In response to the ongoing algal blooms in Lake Erie, GLWA partnered with Michigan Cleaner Lake Erie through Action and Research (MI CLEAR). They’re working together to develop a holistic solution to algal formation. In 2019, GLWA surpassed federal and state regulators’ goal of reaching a 40% reduction in phosphorus levels by 2025.
Clean Water is Good for Business
The Detroit area is experiencing population growth thanks in part to a viable and robust wastewater system. After construction of the Conner Creek plant, Bayview Yacht Club noticed a dramatic improvement and constructed 30 new slips on three piers. Because of the clean water, tour boats and fishing charters are popular and cruise ships dock at several ports. A 2019 study by the International Association of Great Lakes Research concluded that “remediation of the Detroit River led to more than $1 billion in public and private investment on the Detroit riverfront and added new annual tax revenue of $4.5 million annually between 2003 and 2013.”
Education in Action
In 2019, GLWA created its One Water Public Education Campaign to build greater awareness of and mutual shared responsibility for water resources.
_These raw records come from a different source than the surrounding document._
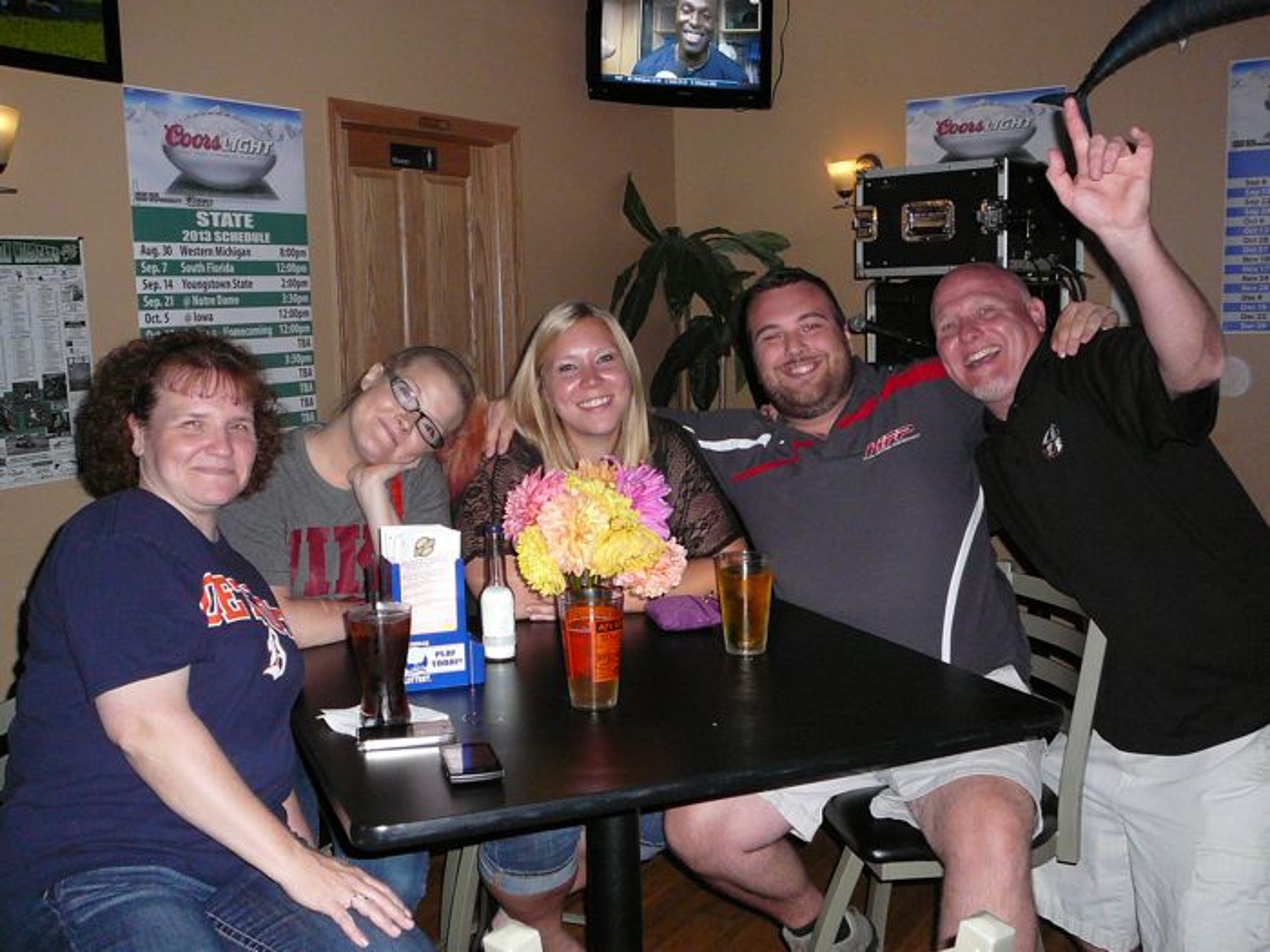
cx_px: 635
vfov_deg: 40.7
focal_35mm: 35
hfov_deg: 52.6
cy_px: 476
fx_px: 1284
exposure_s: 1/30
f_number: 2.8
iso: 250
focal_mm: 5.2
This campaign also focuses on educating residents of southeast Michigan on the actual cost of service, consequences of infrastructure failure, and the significant role that high-quality water resources play in supporting recreational opportunities and quality of life. Pre- and post-campaign surveys have shown an increase in perceived water quality in lakes, rivers, and streams, and an increase in the percentage of people who said sewer infrastructure is an important investment to make.